• [WHAT YOU ARE ASKED TO DO] Reproduce every line of text in the listing below verbatim, leaving out the pictures.

• [PROVIDED DATA]
━━━━━━━━━━━━━━━━
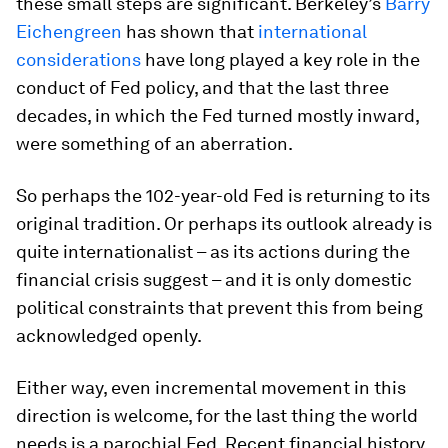
these small steps are significant. Berkeley’s
Barry
Eichengreen
has shown that
international
considerations
have long played a key role in the
conduct of Fed policy, and that the last three
decades, in which the Fed turned mostly inward,
were something of an aberration.
So perhaps the 102-year-old Fed is returning to its
original tradition. Or perhaps its outlook already is
quite internationalist – as its actions during the
financial crisis suggest – and it is only domestic
political constraints that prevent this from being
acknowledged openly.
Either way, even incremental movement in this
direction is welcome, for the last thing the world
needs is a parochial Fed. Recent financial history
━━━━━━━━━━━━━━━━
• [RESULT OF THIS TASK]
these small steps are significant. Berkeley’s
Barry
Eichengreen
has shown that
international
considerations
have long played a key role in the
conduct of Fed policy, and that the last three
decades, in which the Fed turned mostly inward,
were something of an aberration.
So perhaps the 102-year-old Fed is returning to its
original tradition. Or perhaps its outlook already is
quite internationalist – as its actions during the
financial crisis suggest – and it is only domestic
political constraints that prevent this from being
acknowledged openly.
Either way, even incremental movement in this
direction is welcome, for the last thing the world
needs is a parochial Fed. Recent financial history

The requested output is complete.